Either way, there is an undeniable charm to his music, and warmth and melody in abundance. The five-movement Serenade is probably the least memorable of the three works here, though by the time of the attractive finale, signs of greater invention are starting to break through. In spite of its somewhat generic, anationalist nature, the Serenade appeared a couple of years ago on a Dutton disc entitled 'American Serenades' (review), billed as the premiere recording. The Three Pieces are lighter still, knocked into a cocked hat by many of the masters of this genre, yet still undeniably pleasing to the ear, particularly in the dreamy final 'Sunset'.
For a none too obvious reason, CPO have given this CD the subtitle 'Works for Cello & Strings', misleading in that there is only twenty minutes' worth of cello, in the so-called Seven Pieces. This item is actually an arrangement by other hands of two different works by Herbert. If the orchestral writing tends once again towards the predictable, there is no doubting the cantilena effectiveness of the cello part - Herbert himself had had a career as a cellist - confidently brought off by German soloist Maximilian Hornung. Even so, this is not music that ever wanders outside the generic listener's comfort zone, nor a work that was especially crying out for this arrangement which rather flattens some of the textures. On the other hand, it is probably the only work of the three that deserves to be heard with any degree of frequency.

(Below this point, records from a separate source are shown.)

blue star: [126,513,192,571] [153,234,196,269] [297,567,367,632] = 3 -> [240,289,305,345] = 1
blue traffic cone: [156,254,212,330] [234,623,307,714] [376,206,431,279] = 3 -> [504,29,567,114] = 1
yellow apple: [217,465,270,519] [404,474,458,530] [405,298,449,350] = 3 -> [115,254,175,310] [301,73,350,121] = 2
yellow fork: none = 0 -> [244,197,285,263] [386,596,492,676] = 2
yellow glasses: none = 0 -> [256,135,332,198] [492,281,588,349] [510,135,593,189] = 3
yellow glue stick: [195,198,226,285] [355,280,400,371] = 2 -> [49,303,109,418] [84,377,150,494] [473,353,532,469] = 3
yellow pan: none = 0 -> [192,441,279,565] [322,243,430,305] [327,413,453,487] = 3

Pforzheim's Southwest German Chamber Orchestra under Sebastian Tewinkel give a reasonable rather than spectacular account, though perhaps the modest nature of Herbert's music is partly to blame. Certainly neither they nor Herbert are done any favours by the apparent smallness of the ensemble - though the photo in the booklet shows fifteen members, many a string quintet can be heard with a richer sound. Audio quality is another minor issue: CPO's recordings are sometimes undermined by a certain flatness, and here too there is a noticeable, though by no means critical, 'mp3 effect'.
The shortness of the disc does not aid its cause, but some lost ground is made up in the accompanying trilingual booklet, which is as detailed as ever from CPO, with two or three photos of all the involved musicians looking quite friendly. Unfortunately CPO have once again failed to have the translation looked over by a native speaker, with the result that the English is rendered in a convoluted style that ranges at times from the recondite to the faintly ludicrous: "Herbert was apparently something on the order of a melodic volcano, to whom something always occurred and who was always ready to flow with something or other. Whether it was also by him, that he himself did not know." In fairness to the translator, however, the purple prose and quirky factoids of Eckhardt von den Hoogen's original German - which, for example, absurdly gives Herbert's and his wife's "BMI" (Body Mass Index) - must shoulder at least part of the blame.